– Извини, – мой голос слегка дрожит. – Спасибо за ланч. Я очень признательна.
Мы двигаемся в другой конец прилавка, молча ожидая, пока кудрявая девушка приготовит мой сэндвич с ветчиной и швейцарским сыром. Она заворачивает его, и я сую его в подмышку, одновременно открывая диетическую колу, которую заказала. Затем мы снова идем. Такер следует за мной до двери, с любопытством наблюдая, как я пытаюсь одновременно открыть колу, поправить сумку и развернуть свой бутерброд.
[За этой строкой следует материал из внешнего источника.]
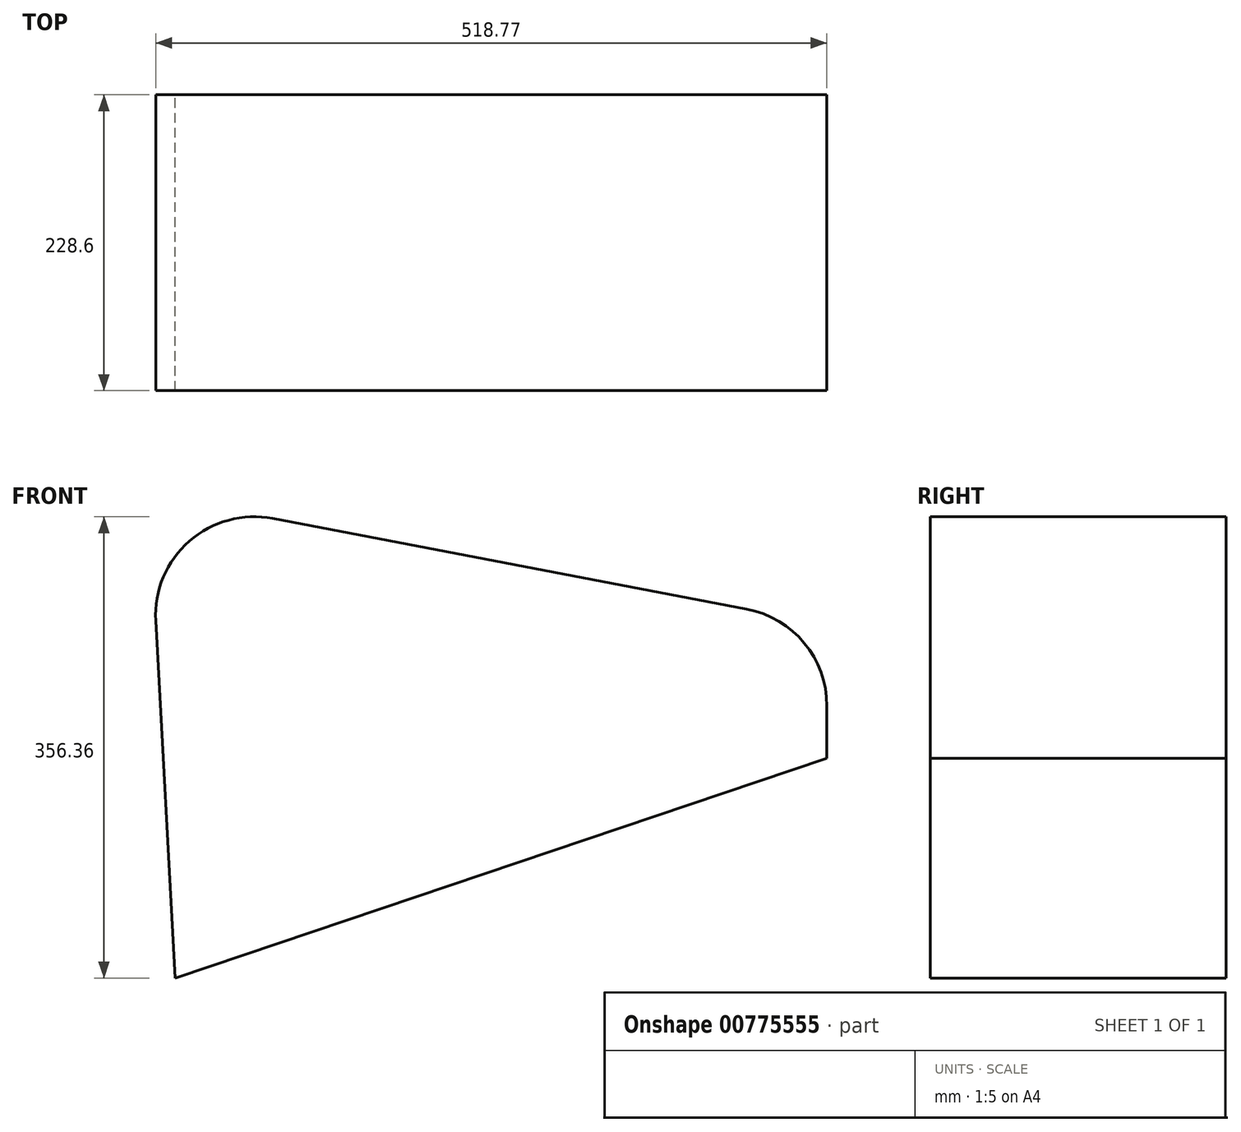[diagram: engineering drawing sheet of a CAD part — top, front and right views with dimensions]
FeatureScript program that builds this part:
annotation { "Feature Type Name" : "Feature", "Feature Type Description" : "" }
export const myFeature = defineFeature(function(context is Context, id is Id, definition is map)
    precondition{}
    {
        {
            var Q0;
            Q0=qCreatedBy(makeId("Front.planeOp"),FACE);
            var sketch = newSketch(context, id + "F0", { "sketchPlane" : qUnion([Q0])});
            skLineSegment(sketch, "E0", {"start": v(-259.45, 188.14) * mm, "end": v(264.48, 88.08) * mm});
            skLineSegment(sketch, "E1", {"start": v(264.48, 88.08) * mm, "end": v(264.48, -15.36) * mm});
            skLineSegment(sketch, "E2", {"start": v(264.48, -15.36) * mm, "end": v(-239.22, -185.13) * mm});
            skLineSegment(sketch, "E3", {"start": v(-239.22, -185.13) * mm, "end": v(-259.45, 188.14) * mm});
            skSolve(sketch);
        }
        {
            var Q0;
            Q0=makeQuery(id+"F0.imprint","IMPRINT",FACE,{"disambiguationData":[TD([[makeQuery(id+"F0.imprint","IMPRINT",EDGE,{"derivedFrom":sQuery(id+"F0.wireOp",EDGE,"E0")}),-1.0]])]});
            extrude(context, id + "F1", {"entities" : qUnion([Q0]), "depth" : 228.6 * mm, "offsetDistance" : 25.4 * mm});
        }
        {
            var Q0;
            Q0=makeQuery(id+"F1.opExtrude","SWEPT_EDGE",EDGE,{"disambiguationData":[OSD([sQuery(id+"F0.wireOp",EDGE,"E0"),sQuery(id+"F0.wireOp",EDGE,"E3")])]});
            var Q1;
            Q1=makeQuery(id+"F1.opExtrude","SWEPT_EDGE",EDGE,{"disambiguationData":[OSD([sQuery(id+"F0.wireOp",EDGE,"E0"),sQuery(id+"F0.wireOp",EDGE,"E1")])]});
            fillet(context, id + "F2", {"entities" : qUnion([Q0, Q1]), "radius" : 76.2 * mm, "tangentPropagation" : true, "allowEdgeOverflow" : false});
        }
    });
– Давай подержу, – он забирает из моей руки бутылку, с нежностью глядя, как я впиваюсь в поджаренный ржаной хлеб.
Не успеваю я прожевать один кусок, как откусываю снова, и это заставляет его рассмеяться.
– Голодная? – поддразнивает он.
– Умираю от голода, – признаюсь я, не заботясь о том, что говорить с набитым ртом – невежливо.
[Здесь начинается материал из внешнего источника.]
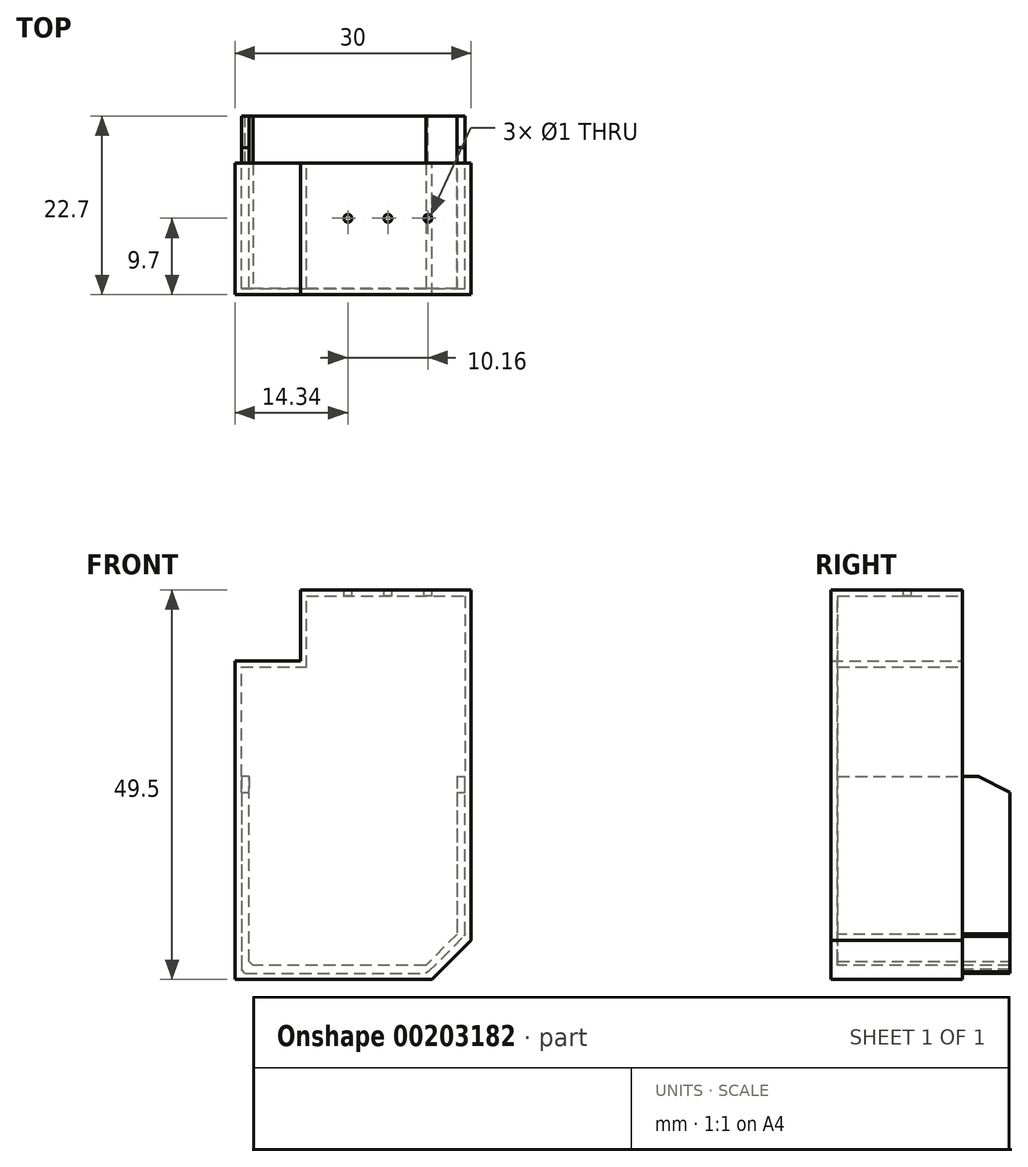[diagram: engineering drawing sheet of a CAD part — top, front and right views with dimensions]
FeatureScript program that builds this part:
annotation { "Feature Type Name" : "Feature", "Feature Type Description" : "" }
export const myFeature = defineFeature(function(context is Context, id is Id, definition is map)
    precondition{}
    {
        {
            assignVariable(context, id + "F0", {"name" : "epparoi", "anyValue" : 0.8});
        }
        {
            var Q0;
            Q0=qCreatedBy(makeId("Front.planeOp"),FACE);
            var sketch = newSketch(context, id + "F1", { "sketchPlane" : qUnion([Q0])});
            skLineSegment(sketch, "E0", {"start": v(0, 0) * mm, "end": v(0, 40.5) * mm});
            skLineSegment(sketch, "E1", {"start": v(0, 40.5) * mm, "end": v(8.3, 40.5) * mm});
            skLineSegment(sketch, "E2", {"start": v(8.3, 40.5) * mm, "end": v(8.3, 49.5) * mm});
            skLineSegment(sketch, "E3", {"start": v(8.3, 49.5) * mm, "end": v(30, 49.5) * mm});
            skLineSegment(sketch, "E4", {"start": v(30, 49.5) * mm, "end": v(30, 5) * mm});
            skLineSegment(sketch, "E5", {"start": v(30, 5) * mm, "end": v(25, 0) * mm});
            skLineSegment(sketch, "E6", {"start": v(25, 0) * mm, "end": v(0, 0) * mm});
            skSolve(sketch);
        }
        {
            var Q0;
            Q0=makeQuery(id+"F1.imprint","IMPRINT",FACE,{"disambiguationData":[TD([[makeQuery(id+"F1.imprint","IMPRINT",EDGE,{"derivedFrom":sQuery(id+"F1.wireOp",EDGE,"E0")}),-1.0]])]});
            extrude(context, id + "F2", {"entities" : qUnion([Q0]), "depth" : 16.7 * mm});
        }
        {
            var Q0;
            Q0=makeQuery(id+"F2.opExtrude","CAP_FACE",FACE,{"disambiguationData":[OSD([sQuery(id+"F1.wireOp",EDGE,"E0"),sQuery(id+"F1.wireOp",EDGE,"E1"),sQuery(id+"F1.wireOp",EDGE,"E2"),sQuery(id+"F1.wireOp",EDGE,"E3"),sQuery(id+"F1.wireOp",EDGE,"E4"),sQuery(id+"F1.wireOp",EDGE,"E5"),sQuery(id+"F1.wireOp",EDGE,"E6")])],"isStart":true});
            shell(context, id + "F3", {"entities" : qUnion([Q0]), "thickness" : (getVariable(context, 'epparoi')) * mm});
        }
        {
            var Q0;
            Q0=makeQuery(id+"F2.opExtrude","SWEPT_FACE",FACE,{"disambiguationData":[OSD([sQuery(id+"F1.wireOp",EDGE,"E3")])]});
            var sketch = newSketch(context, id + "F4", { "sketchPlane" : qUnion([Q0])});
            skPoint(sketch, "E7", {"position": v(24.5, -7) * mm});
            skPoint(sketch, "E8", {"position": v(19.42, -7) * mm});
            skPoint(sketch, "E9", {"position": v(14.34, -7) * mm});
            skSolve(sketch);
        }
        {
            var Q0;
            Q0=sQuery(id+"F4.wireOp",VERTEX,"E7");
            var Q1;
            Q1=sQuery(id+"F4.wireOp",VERTEX,"E8");
            var Q2;
            Q2=sQuery(id+"F4.wireOp",VERTEX,"E9");
            var Q3;
            Q3=makeQuery(id+"F2.opExtrude","SWEPT_BODY",BODY,{"disambiguationData":[OSD([sQuery(id+"F1.wireOp",EDGE,"E0"),sQuery(id+"F1.wireOp",EDGE,"E1"),sQuery(id+"F1.wireOp",EDGE,"E2"),sQuery(id+"F1.wireOp",EDGE,"E3"),sQuery(id+"F1.wireOp",EDGE,"E4"),sQuery(id+"F1.wireOp",EDGE,"E5"),sQuery(id+"F1.wireOp",EDGE,"E6")])]});
            hole(context, id + "F5", {"style" : HoleStyle.SIMPLE, "endStyle" : HoleEndStyle.BLIND, "holeDiameter" : 1 * mm, "holeDepth" : 20 * mm, "locations" : qUnion([Q0, Q1, Q2]), "scope" : qUnion([Q3])});
        }
        {
            var Q0;
            Q0=makeQuery(id+"F3.opShell","OFFSET_FACE",FACE,{"disambiguationData":[OSD([sQuery(id+"F1.wireOp",EDGE,"E0")])]});
            var sketch = newSketch(context, id + "F6", { "sketchPlane" : qUnion([Q0])});
            skLineSegment(sketch, "E10.bottom", {"start": v(-15.9, 0.8) * mm, "end": v(0, 0.8) * mm});
            skLineSegment(sketch, "E10.top", {"start": v(-15.9, 25.8) * mm, "end": v(0, 25.8) * mm});
            skLineSegment(sketch, "E10.left", {"start": v(-15.9, 0.8) * mm, "end": v(-15.9, 25.8) * mm});
            skLineSegment(sketch, "E10.right", {"start": v(0, 0.8) * mm, "end": v(0, 25.8) * mm});
            skSolve(sketch);
        }
        {
            var Q0;
            Q0=makeQuery(id+"F6.imprint","IMPRINT",FACE,{"disambiguationData":[TD([[makeQuery(id+"F6.imprint","IMPRINT",EDGE,{"derivedFrom":sQuery(id+"F6.wireOp",EDGE,"E10.bottom")}),1.0]])]});
            extrude(context, id + "F7", {"entities" : qUnion([Q0]), "operationType" : NewBodyOperationType.ADD, "depth" : 1 * mm});
        }
        {
            var Q0;
            Q0=makeQuery(id+"F3.opShell","OFFSET_FACE",FACE,{"disambiguationData":[OSD([sQuery(id+"F1.wireOp",EDGE,"E6")])]});
            extrude(context, id + "F8", {"entities" : qUnion([Q0]), "operationType" : NewBodyOperationType.ADD, "depth" : 1 * mm});
        }
        {
            var Q0;
            Q0=makeQuery(id+"F3.opShell","OFFSET_FACE",FACE,{"disambiguationData":[OSD([sQuery(id+"F1.wireOp",EDGE,"E4")])]});
            var sketch = newSketch(context, id + "F9", { "sketchPlane" : qUnion([Q0])});
            skLineSegment(sketch, "E11.bottom", {"start": v(15.9, 5.33) * mm, "end": v(0, 5.33) * mm});
            skLineSegment(sketch, "E11.top", {"start": v(15.9, 25.8) * mm, "end": v(0, 25.8) * mm});
            skLineSegment(sketch, "E11.left", {"start": v(15.9, 5.33) * mm, "end": v(15.9, 25.8) * mm});
            skLineSegment(sketch, "E11.right", {"start": v(0, 5.33) * mm, "end": v(0, 25.8) * mm});
            skSolve(sketch);
        }
        {
            var Q0;
            Q0=qSketchRegion(id+"F9",true);
            extrude(context, id + "F10", {"entities" : qUnion([Q0]), "operationType" : NewBodyOperationType.ADD, "depth" : 1 * mm});
        }
        {
            var Q0;
            Q0=makeQuery(id+"F3.opShell","OFFSET_FACE",FACE,{"disambiguationData":[OSD([sQuery(id+"F1.wireOp",EDGE,"E5")])]});
            extrude(context, id + "F11", {"entities" : qUnion([Q0]), "operationType" : NewBodyOperationType.ADD, "depth" : 1 * mm});
        }
        {
            var Q0;
            {var subQ0=sQuery(id+"F1.wireOp",EDGE,"E5");var subQ1=sQuery(id+"F1.wireOp",EDGE,"E6");Q0=makeQuery(id+"F11.boolean.opBoolean","MERGE",FACE,{"derivedFrom":[makeQuery(id+"F10.boolean.opBoolean","MERGE",FACE,{"derivedFrom":[makeQuery(id+"F8.boolean.opBoolean","MERGE",FACE,{"derivedFrom":[makeQuery(id+"F7.boolean.opBoolean","MERGE",FACE,{"derivedFrom":[makeQuery(id+"F2.opExtrude","CAP_FACE",FACE,{"disambiguationData":[OSD([sQuery(id+"F1.wireOp",EDGE,"E0"),sQuery(id+"F1.wireOp",EDGE,"E1"),sQuery(id+"F1.wireOp",EDGE,"E2"),sQuery(id+"F1.wireOp",EDGE,"E3"),sQuery(id+"F1.wireOp",EDGE,"E4"),subQ0,subQ1])],"isStart":true}),makeQuery(id+"F7.opExtrude","SWEPT_FACE",FACE,{"disambiguationData":[OSD([sQuery(id+"F6.wireOp",EDGE,"E10.right")])]})]}),makeQuery(id+"F8.opExtrude","SWEPT_FACE",FACE,{"disambiguationData":[OSD([subQ1]),TDD([makeQuery(id+"F3.opShell","OFFSET_EDGE",EDGE,{"disambiguationData":[OSD([subQ1]),TDD([makeQuery(id+"F2.opExtrude","CAP_EDGE",EDGE,{"disambiguationData":[OSD([subQ1])],"isStart":true})])]})])]})]}),makeQuery(id+"F10.opExtrude","SWEPT_FACE",FACE,{"disambiguationData":[OSD([sQuery(id+"F9.wireOp",EDGE,"E11.right")])]})]}),makeQuery(id+"F11.opExtrude","SWEPT_FACE",FACE,{"disambiguationData":[OSD([subQ0]),TDD([makeQuery(id+"F3.opShell","OFFSET_EDGE",EDGE,{"disambiguationData":[OSD([subQ0]),TDD([makeQuery(id+"F2.opExtrude","CAP_EDGE",EDGE,{"disambiguationData":[OSD([subQ0])],"isStart":true})])]})])]})]});}
            var sketch = newSketch(context, id + "F12", { "sketchPlane" : qUnion([Q0])});
            skLineSegment(sketch, "E12", {"start": v(-1.8, 25.8) * mm, "end": v(-0.8, 25.8) * mm});
            skLineSegment(sketch, "E13", {"start": v(-0.8, 25.8) * mm, "end": v(-0.8, 0.8) * mm});
            skLineSegment(sketch, "E14", {"start": v(-0.8, 0.8) * mm, "end": v(-24.39, 0.8) * mm});
            skLineSegment(sketch, "E15", {"start": v(-24.39, 0.8) * mm, "end": v(-29.2, 5.61) * mm});
            skLineSegment(sketch, "E16", {"start": v(-29.2, 5.61) * mm, "end": v(-29.2, 25.8) * mm});
            skLineSegment(sketch, "E17", {"start": v(-29.2, 25.8) * mm, "end": v(-28.2, 25.8) * mm});
            skLineSegment(sketch, "E18", {"start": v(-28.2, 25.8) * mm, "end": v(-28.2, 5.75) * mm});
            skLineSegment(sketch, "E19", {"start": v(-28.2, 5.75) * mm, "end": v(-24.25, 1.8) * mm});
            skLineSegment(sketch, "E20", {"start": v(-24.25, 1.8) * mm, "end": v(-1.8, 1.8) * mm});
            skLineSegment(sketch, "E21", {"start": v(-1.8, 1.8) * mm, "end": v(-1.8, 25.8) * mm});
            skSolve(sketch);
        }
        {
            var Q0;
            Q0=makeQuery(id+"F12.imprint","IMPRINT",FACE,{"disambiguationData":[TD([[makeQuery(id+"F12.imprint","IMPRINT",EDGE,{"derivedFrom":sQuery(id+"F12.wireOp",EDGE,"E12")}),-1.0]])]});
            extrude(context, id + "F13", {"entities" : qUnion([Q0]), "operationType" : NewBodyOperationType.ADD, "depth" : 6 * mm});
        }
        {
            var Q0;
            Q0=makeQuery(id+"F13.opExtrude","SWEPT_EDGE",EDGE,{"disambiguationData":[OSD([sQuery(id+"F12.wireOp",EDGE,"E15"),sQuery(id+"F12.wireOp",EDGE,"E16")])]});
            var Q1;
            Q1=makeQuery(id+"F13.opExtrude","SWEPT_EDGE",EDGE,{"disambiguationData":[OSD([sQuery(id+"F12.wireOp",EDGE,"E14"),sQuery(id+"F12.wireOp",EDGE,"E15")])]});
            var Q2;
            Q2=makeQuery(id+"F13.opExtrude","SWEPT_EDGE",EDGE,{"disambiguationData":[OSD([sQuery(id+"F12.wireOp",EDGE,"E13"),sQuery(id+"F12.wireOp",EDGE,"E14")])]});
            var Q3;
            Q3=makeQuery(id+"F13.boolean.opBoolean","MERGE",EDGE,{"derivedFrom":[makeQuery(id+"F8.opExtrude","CAP_EDGE",EDGE,{"disambiguationData":[OSD([sQuery(id+"F6.wireOp",EDGE,"E10.bottom")])],"isStart":false}),makeQuery(id+"F13.opExtrude","SWEPT_EDGE",EDGE,{"disambiguationData":[OSD([sQuery(id+"F12.wireOp",EDGE,"E20"),sQuery(id+"F12.wireOp",EDGE,"E21")])]})]});
            chamfer(context, id + "F14", {"entities" : qUnion([Q0, Q1, Q2, Q3]), "width" : 0.5 * mm, "tangentPropagation" : true});
        }
        {
            var Q0;
            Q0=makeQuery(id+"F13.opExtrude","CAP_EDGE",EDGE,{"disambiguationData":[OSD([sQuery(id+"F12.wireOp",EDGE,"E17")])],"isStart":false});
            var Q1;
            Q1=makeQuery(id+"F13.opExtrude","CAP_EDGE",EDGE,{"disambiguationData":[OSD([sQuery(id+"F12.wireOp",EDGE,"E12")])],"isStart":false});
            chamfer(context, id + "F15", {"entities" : qUnion([Q0, Q1]), "chamferType" : ChamferType.TWO_OFFSETS, "width1" : 4 * mm, "oppositeDirection" : true, "width2" : 2 * mm, "tangentPropagation" : true});
        }
    });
Я быстро спускаюсь по широким ступеням, но Такер не отстает.
– Не стоит есть на ходу, – советует он.
– Нет времени. Следующий урок аж в другой стороне кампуса, так что… Эй! – вскрикиваю я, когда он берет меня за руку и стягивает с дорожки. – Что ты делаешь?
Игнорируя мои протесты, он ведет меня к одной из кованых скамеек на лужайке. Снег этой зимой еще не шел, но трава покрыта серебристым слоем инея. Такер заставляет меня сесть, затем садится рядом и кладет одну руку мне на колено, будто боится, что я могу сорваться с места. О чем я действительно подумывала до того, как ко мне прикоснулась эта большая рука? Ее жар опалил меня сквозь колготки и согрел сердце.
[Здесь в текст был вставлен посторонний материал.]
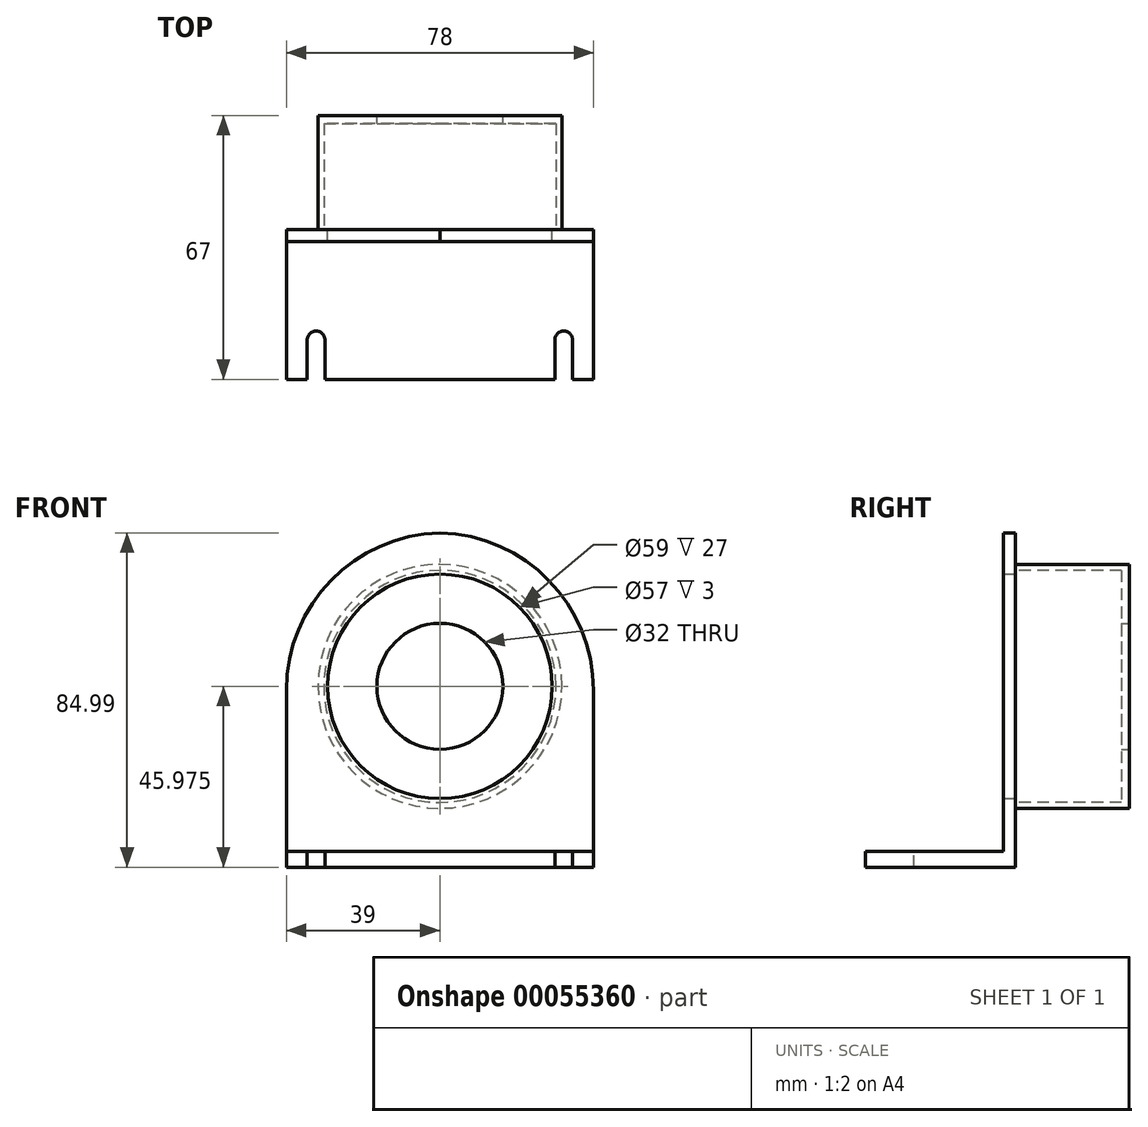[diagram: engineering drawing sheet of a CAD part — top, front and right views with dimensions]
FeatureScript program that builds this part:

– Ешь, – говорит он мягко. – Ты позволила себе две минуты на дозаправку, дорогая.
Я понимаю, что подчиняюсь тем же непостижимым образом, что подчинялась вчера, когда он велел мне оседлать его лицо или когда приказал кончить. Дрожь пробегает по спине вдоль позвоночника. Боже, почему я не могу выбросить этого парня из головы?
– Что ты мне писал? – выпаливаю я.
Он загадочно улыбается.
– Полагаю, ты никогда не узнаешь.
Я невольно улыбаюсь в ответ.
– Это было что-то сексуальное?
Он невинно посвистывает.
– Было! – восклицаю я и начинаю казнить себя, потому что, черт возьми, он наверняка писал что-то грязное, соблазнительное и чудесное.
– Слушай, я не займу много твоего времени, – говорит он. – Знаю, что ты занята, что каждый день ездишь сюда из Бостона, что у тебя несколько работ…
– Две, – поправляю я и вызывающе вскидываю голову. – Откуда ты это знаешь?
Он пожимает плечами.
– Наводил справки.
Наводил справки? Дерьмо. Как бы это ни льстило, мне страшно представить, кого он спрашивал и что ему говорили. Если не считать Хоуп и Карин, я не так уж много времени провожу с однокурсниками и знаю, что временами выгляжу замкнутой…
Ладно, стервой. «Замкнутая» – приличный синоним для слова «стерва». И хотя я не в восторге от того, что мои сокурсники считают меня стервой, я ничего не могу с этим поделать. У меня нет ни времени, ни сил на любезности, а также на кофе после занятий и на то, чтобы притворяться, будто у меня есть что-то общее с богатыми, привилегированными детьми, которых в этом колледже большинство.
– Суть в том, – заканчивает он, – что я все это понял, ладно? Ты завалена работой, и я не прошу тебя носить мою университетскую куртку или мое кольцо или быть моей постоянной девушкой.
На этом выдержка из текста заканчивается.